The influence of tap-water (TW) and salt solutions on the minimal erythema dose (MED) was investigated for normal human skin and uninvolved skin of psoriasis patients. MED (UVB) determinations on the forearm revealed that: (1) the MED definitely decreases whenever the arm is immersed in TW or NaCl solutions with a low concentration (4%) prior to UVB exposure, whereas almost saturated NaCl solution (26%), as well as locum Dead Sea water (LDSW), do not produce a change in the MED, and (2) the decrease in MED obtained by wetting the skin with TW was no longer present when the skin was allowed to dry for 20 min.

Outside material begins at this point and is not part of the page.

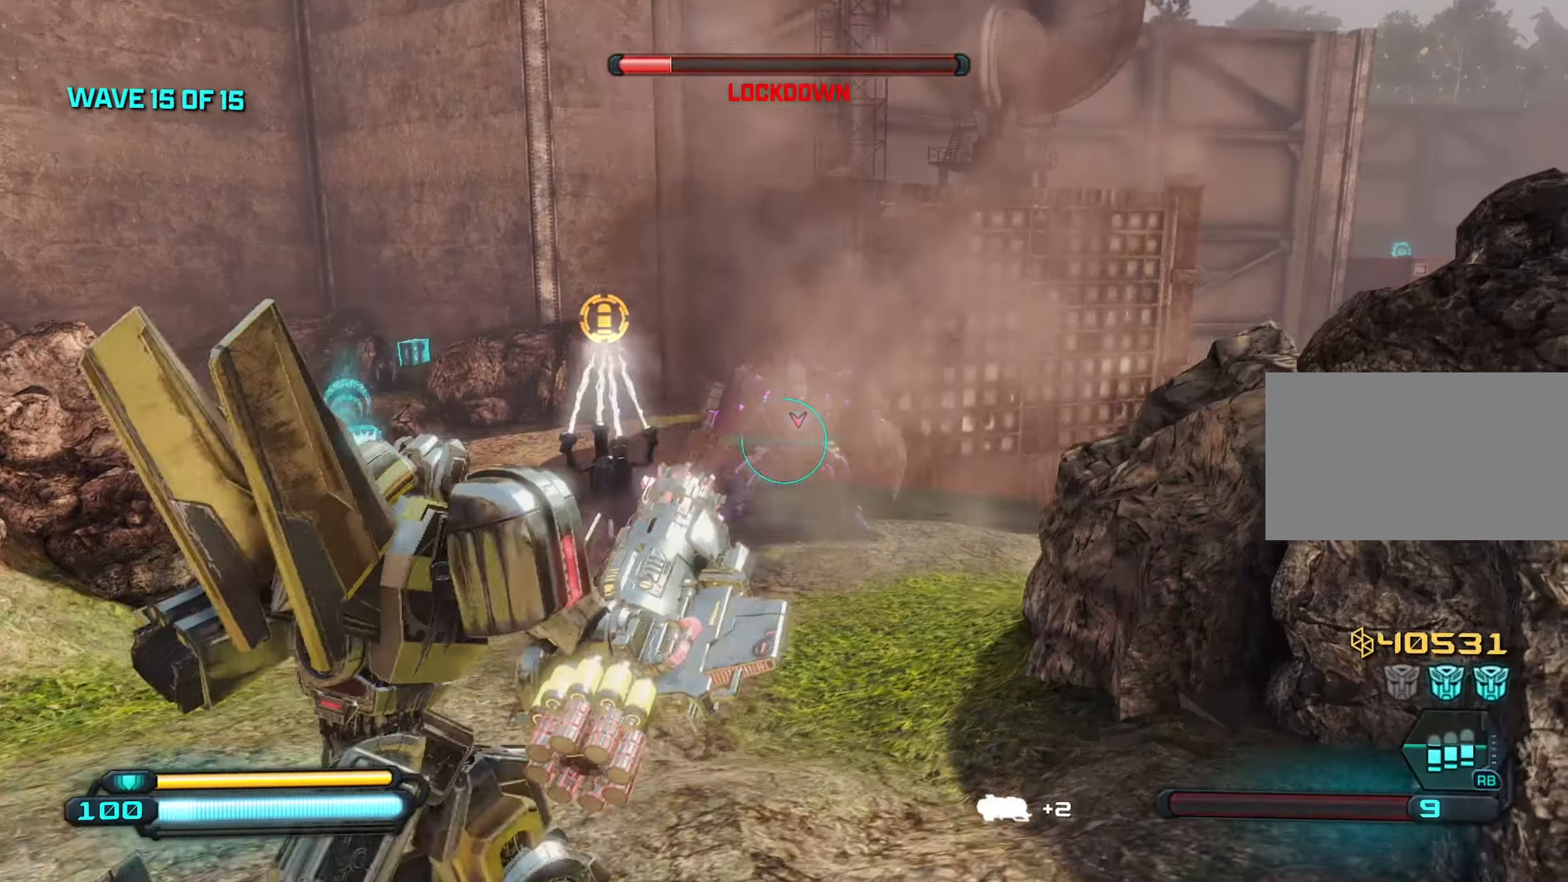
{"keys": ["d", "w"], "mouse": [], "mouse_move": "still", "events": [[83, "a", "down"], [83, "space", "up"], [216, "a", "up"], [266, "d", "down"]]}
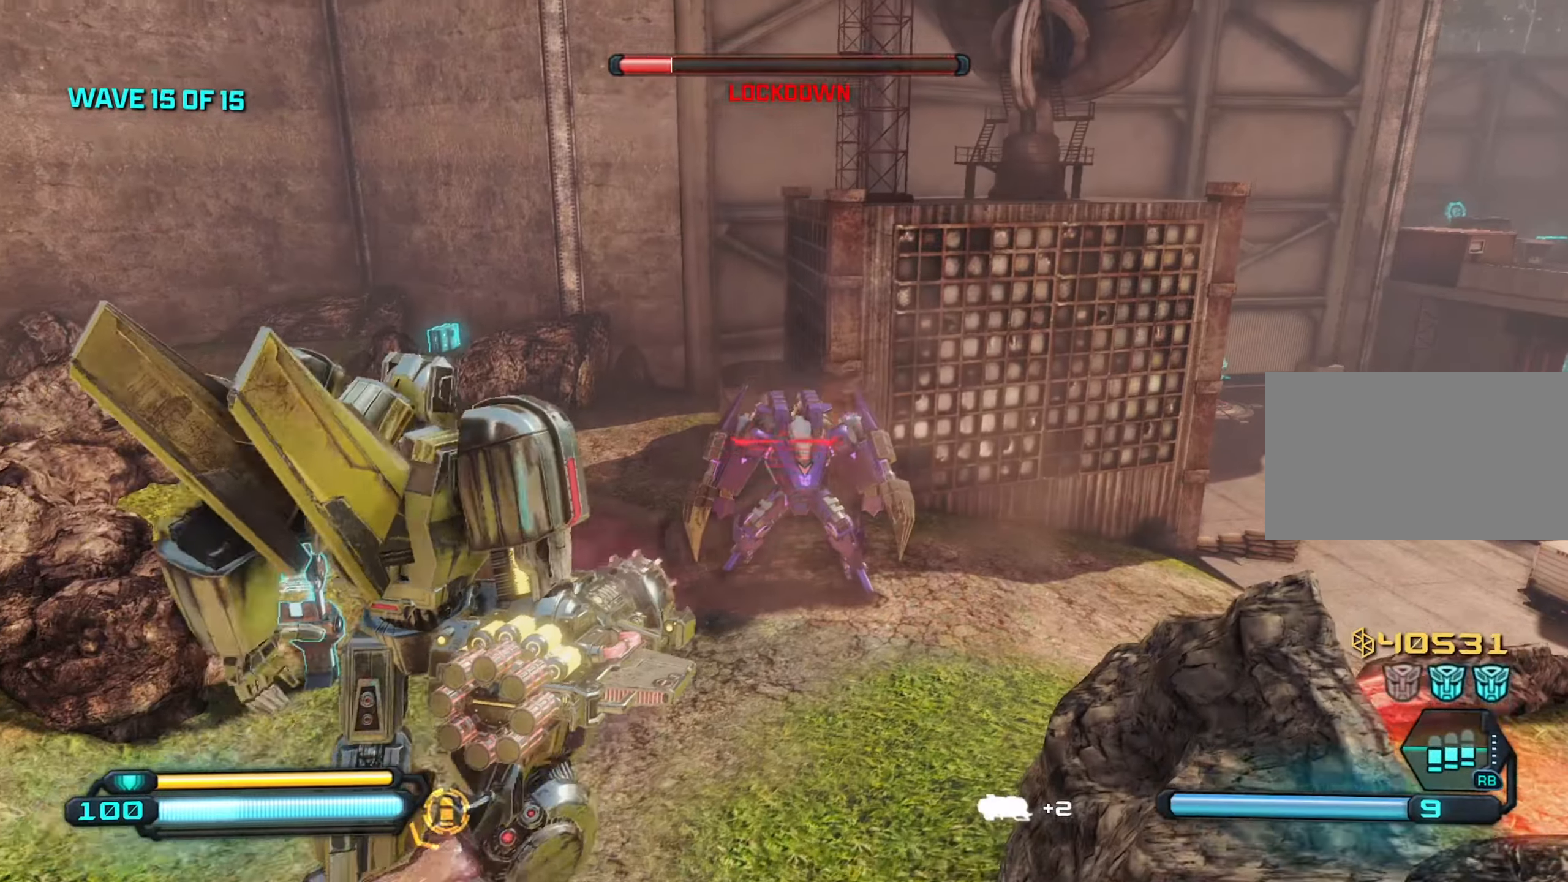
{"keys": ["a", "s"], "mouse": [], "mouse_move": "still", "events": [[100, "mouse_left", "down"], [100, "w", "up"], [200, "mouse_left", "up"], [233, "d", "up"], [233, "s", "down"], [483, "a", "down"]]}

A decrease in water uptake by skin (in vivo) and by callus (in vitro) was found as the salt concentration of the external solution increased. It is proposed that water taken up by the skin plays an important role in the sensitivity of the skin to UVB exposure. Bathing in TW or 4% NaCl prior to UVB exposure offered a slight to moderate improvement in psoriasis over UVB irradiation alone. Finally, it was shown that there is no obvious difference in clearance of the psoriatic skin between a bath in TW, 4% NaCl, or LDSW prior to UVB exposure.